TESTO DA LEGGERE:

+++++

C’è poco da fare, la questione della sperimentazione animale è stata e continuerà ad essere una delle cose più dibattute di sempre. Etica e necessità in perenne conflitto, fino a quando l’elettronica irrompe sulla scena promettendo di risolvere il dibattito una volta per tutte a partire da un cuore elettronico.
L’argomento ovviamente è un tantino più complesso e parte da lontano, arrivando al cuore digitale progettato dai ricercatori di Harvard.
C’è sempre stata la necessità di applicare la tecnologia alla sperimentazione, soprattutto in funzione dell’enorme velocità alla quale informatica ed elettronica progrediscono ogni giorno.
Da anni infatti la scienza lavora allo sviluppo ed al miglioramento dei cosiddetti “sistemi microfisiologici”. Apparati in grado di riprodurre in tutto e per tutto le funzioni dei vari tessuti, anche quelli più complessi, di registrare dati e di mostrare gli effetti di qualunque input esterno, farmaci compresi.
Fino ad oggi però, fino allo sviluppo del cuore ribattezzato “heart on chip”, la situazione era abbastanza complessa e i modelli digitali sviluppati richiedevano notevoli sforzi per il loro funzionamento, dal punto di vista tecnologico ed economico.
Oggi invece il team di ricercatori guidato da Johan Ulrik Lind, è riuscito ad ovviare a tale serie di inconvenienti grazie ai nuovi materiali per la stampa 3D ormai presenti sul mercato. Essi permettono di sviluppare modelli complessi e “fedeli” all’originale, integrando circuiti in grado di ricevere ed elaborare ogni tipo di informazione.

+++++

DATI DA ESAMINARE:

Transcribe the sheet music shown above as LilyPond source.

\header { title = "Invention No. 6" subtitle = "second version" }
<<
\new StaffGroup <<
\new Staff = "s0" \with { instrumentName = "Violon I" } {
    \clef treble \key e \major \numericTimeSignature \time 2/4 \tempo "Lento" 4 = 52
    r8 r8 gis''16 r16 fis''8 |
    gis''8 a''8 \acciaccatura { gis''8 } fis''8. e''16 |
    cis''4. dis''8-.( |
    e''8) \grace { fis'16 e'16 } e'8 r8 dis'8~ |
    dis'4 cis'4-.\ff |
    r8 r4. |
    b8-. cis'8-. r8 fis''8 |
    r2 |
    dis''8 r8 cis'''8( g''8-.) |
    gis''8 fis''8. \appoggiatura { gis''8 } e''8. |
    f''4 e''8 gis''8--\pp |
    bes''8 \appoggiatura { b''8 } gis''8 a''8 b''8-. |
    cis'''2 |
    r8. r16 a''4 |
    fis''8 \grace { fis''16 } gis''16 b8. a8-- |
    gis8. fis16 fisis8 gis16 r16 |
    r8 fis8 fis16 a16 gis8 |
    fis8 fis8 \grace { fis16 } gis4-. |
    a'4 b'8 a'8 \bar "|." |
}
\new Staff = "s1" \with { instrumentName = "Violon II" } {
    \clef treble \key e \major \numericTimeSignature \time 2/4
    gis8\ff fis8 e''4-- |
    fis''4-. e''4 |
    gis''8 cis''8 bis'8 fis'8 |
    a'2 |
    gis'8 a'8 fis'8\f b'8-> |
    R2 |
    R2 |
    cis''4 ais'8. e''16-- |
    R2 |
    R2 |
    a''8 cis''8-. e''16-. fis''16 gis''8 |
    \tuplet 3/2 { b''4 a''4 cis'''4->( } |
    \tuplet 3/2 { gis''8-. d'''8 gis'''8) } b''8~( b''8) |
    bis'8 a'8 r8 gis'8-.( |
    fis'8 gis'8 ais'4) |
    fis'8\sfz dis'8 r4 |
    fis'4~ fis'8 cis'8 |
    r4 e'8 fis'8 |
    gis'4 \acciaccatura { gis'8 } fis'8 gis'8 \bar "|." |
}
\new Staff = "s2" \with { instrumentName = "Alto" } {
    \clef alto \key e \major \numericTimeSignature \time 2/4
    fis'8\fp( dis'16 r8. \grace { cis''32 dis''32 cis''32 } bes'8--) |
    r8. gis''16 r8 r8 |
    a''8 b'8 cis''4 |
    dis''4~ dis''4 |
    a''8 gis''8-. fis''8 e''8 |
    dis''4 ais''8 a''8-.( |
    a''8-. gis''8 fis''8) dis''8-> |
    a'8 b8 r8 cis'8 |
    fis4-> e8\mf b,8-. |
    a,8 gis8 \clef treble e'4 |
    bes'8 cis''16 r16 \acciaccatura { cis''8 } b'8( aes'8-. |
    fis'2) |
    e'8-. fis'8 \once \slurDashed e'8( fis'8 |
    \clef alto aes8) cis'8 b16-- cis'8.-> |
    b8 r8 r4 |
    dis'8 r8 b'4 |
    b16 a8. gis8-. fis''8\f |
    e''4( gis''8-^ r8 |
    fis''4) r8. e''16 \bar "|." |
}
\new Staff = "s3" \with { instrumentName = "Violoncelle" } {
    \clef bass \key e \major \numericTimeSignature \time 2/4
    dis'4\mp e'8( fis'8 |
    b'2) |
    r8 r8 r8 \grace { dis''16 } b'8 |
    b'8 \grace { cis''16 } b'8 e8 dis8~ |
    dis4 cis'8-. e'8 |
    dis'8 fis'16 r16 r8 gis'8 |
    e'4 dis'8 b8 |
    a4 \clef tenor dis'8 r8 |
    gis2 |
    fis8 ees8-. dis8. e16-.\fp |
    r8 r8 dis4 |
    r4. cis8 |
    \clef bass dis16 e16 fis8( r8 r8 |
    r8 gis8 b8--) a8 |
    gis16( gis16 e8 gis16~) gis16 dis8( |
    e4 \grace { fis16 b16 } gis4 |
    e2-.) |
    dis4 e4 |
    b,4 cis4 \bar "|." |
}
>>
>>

+++++

COMPITI DA SVOLGERE:
1 – Secondo il brano sul cuore elettronico, chi guida il team di ricercatori?
2 – Per ciascuna affermazione, indica se è d'accordo con il brano sul cuore elettronico (sì o no) e riporta le parole del brano che lo dimostrano.
(a) Il cuore digitale è stato progettato da ricercatori di Harvard.
(b) I sistemi microfisiologici non sono in grado di mostrare gli effetti dei farmaci.
(c) Prima del "heart on chip", far funzionare i modelli digitali richiedeva poco sforzo.
3 – Prosegui il brano sul cuore elettronico partendo dopo la sua ultima frase.

SOLUZIONI:
1 – Johan Ulrik Lind.

2 –
(a) Sì: "arrivando al cuore digitale progettato dai ricercatori di Harvard".
(b) No: "di mostrare gli effetti di qualunque input esterno, farmaci compresi".
(c) No: "i modelli digitali sviluppati richiedevano notevoli sforzi per il loro funzionamento".

3 –
Così “stampare” un cuore e dotarlo di microchip è stato possibile, così come testarne il funzionamento e, soprattutto, l’applicabilità su larga scala.
Ma cosa ci permetterà di fare questo nuovo cuore in formato digitale?
Sarà sostanzialmente una macchina estremamente reale, in grado di comprendere, e far comprendere, cosa accade ai nostri tessuti quando vengono esposti a molteplici sostanze, che siano farmaci, inquinanti o quant’altro.
Permetterà, il nostro cuore 2.0, di anticipare evidenze che richiederebbero anni di sperimentazione ed osservazione, nonché l’utilizzo, per forza di cose, del modello animale.
Ora, al netto delle teorie complottistiche che ci vorrebbero con microchip impiantati sotto pelle per controllarci ed impartirci ordini, è chiaro che l’utilizzo immediato di un dispositivo come questo è ancora lontano. Cuore o altro organo che sia, è una regola che vale per ogni nuova scoperta, anche la più sensazionale.
Quello che è certo è che lo sviluppo del cuore su chip rappresenta un’inversione di tendenza eccezionale, che promette, in un futuro speriamo più vicino possibile, di superare metodiche che forse non sono più sostenibili.
Si perché, tenendo i piedi per terra e continuando a riconoscere le ovvie necessità scientifiche e sperimentali, quando supereremo il modello animale, non utilizzando più cavie, saremo in qualche modo migliori.